Stream or skip: Rakul Preet Singh's social-drama 'Chhatriwali' on ZEE5
Rakul Preet Singh's latest film Chhatriwali landed on ZEE5 on Friday (January 20). Directed by Tejas Prabha Vijay Deoskar, the film co-stars Sumeet Vyas, Satish Kaushik, and Rajesh Tailang and aims to deliver a strong lesson on the importance of male contraceptives. It struggles and pauses for breath several times but eventually passes with grace marks due to its important message about sexual health.
What is the film all about?
The film follows Sanya Dhingra, a young woman based in Karnal, who takes Chemistry tuitions. However, her earnings are measly, and when offered a quality control head job at a condom plant, she takes up the offer. Her initial reluctance gradually turns into a matter of pride, and she makes it a personal mission to educate people about reproductive health and safe sex.
Criticizes people who consider contraceptives 'against our culture'
For all its impatience to turn into a typical commercial Bollywood film, Chhatriwali still remains watchable (thank you, second half) when Sanya encounters (and wins over) challenge after challenge—society, her neighbors, her in-laws—everyone who labels contraceptives "against culture." It's also pertinent that the story is set in a small town, where these conversations would rather belong to the dumpster rather than the dinner table.
A female-led film is always a refreshing change
Chhatriwali isn't the first or the last Hindi film to speak of the taboo around sex, but if it can turn around even one person's life, what's the harm? It is also refreshing to see a woman at the forefront of the story taking agency into her own hands while patriarchal men lurk in the background and get startled by her autonomy and sovereignty.
Dissects women's role vis-a-vis having kids
Another topic that Chhatriwali speaks of is women's role and responsibility in a marriage that often exists only to please strangers and society. The decision (or the lack thereof) to have babies is made for women by men, their bodies being reduced to reproductive machines. It initially feels like Chhatriwali wishes to scream FEMINISM from the rooftops, but thankfully, gradually humanizes its characters.

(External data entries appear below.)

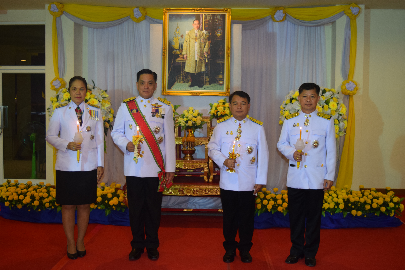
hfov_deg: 47.9
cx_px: 202
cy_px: 135
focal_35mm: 40
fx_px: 456
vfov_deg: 33.0
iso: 800
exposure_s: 1/80
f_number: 4.5
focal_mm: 27
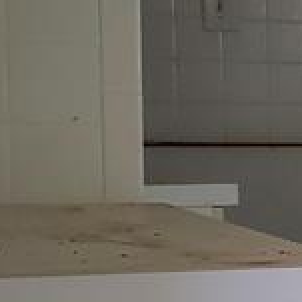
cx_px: 986
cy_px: 240
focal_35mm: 156
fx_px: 1540
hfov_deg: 8.7
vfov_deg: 11.2
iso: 250
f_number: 2.4
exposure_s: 1/50
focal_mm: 4.3
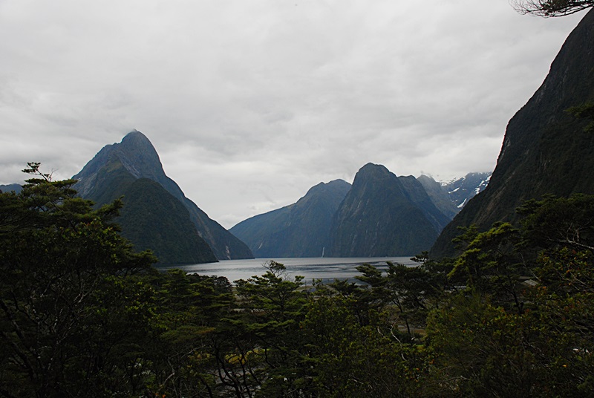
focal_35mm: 33
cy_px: 199
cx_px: 297
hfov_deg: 57.2
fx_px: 545
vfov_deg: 40.1
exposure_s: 1/500
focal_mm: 22
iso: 400
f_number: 6.3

Offers accurate insight into how reproduction is taught in schools
Another reason why the film must essentially be watched by teenagers is its depiction of the oft-dreaded reproduction chapter in school. It should be taught to students in a way that helps them, but it is reduced to an embarrassing checklist that teachers simply want to hurry with. Unsurprisingly, these topics are brushed under the carpet, both in classrooms and outside of it.
What stops it from becoming a perfect watch?
The film takes time to come to the point, and the first 30 minutes fall flat with no character developments or a well-fleshed-out story. It also struggles between imparting a social message and becoming a light-hearted film, losing itself in the middle. The bane of all Hindi films, a rushed romance track gains precedence and deviates the film (and us) from the core story.
Eventually, 'Chhatriwali' is strictly a one-time-watch
The cause and effect in Chhatriwali is indigestible; each time an intense scene teases that it will raise the stakes, an easy solution immediately rears its face. Its tensions are too cosmetic, and its resolutions too convenient. However, if you can get past the initial few WhatsApp forwards masquerading as jokes, Chhatriwali can be watched once for the important questions it leaves us with.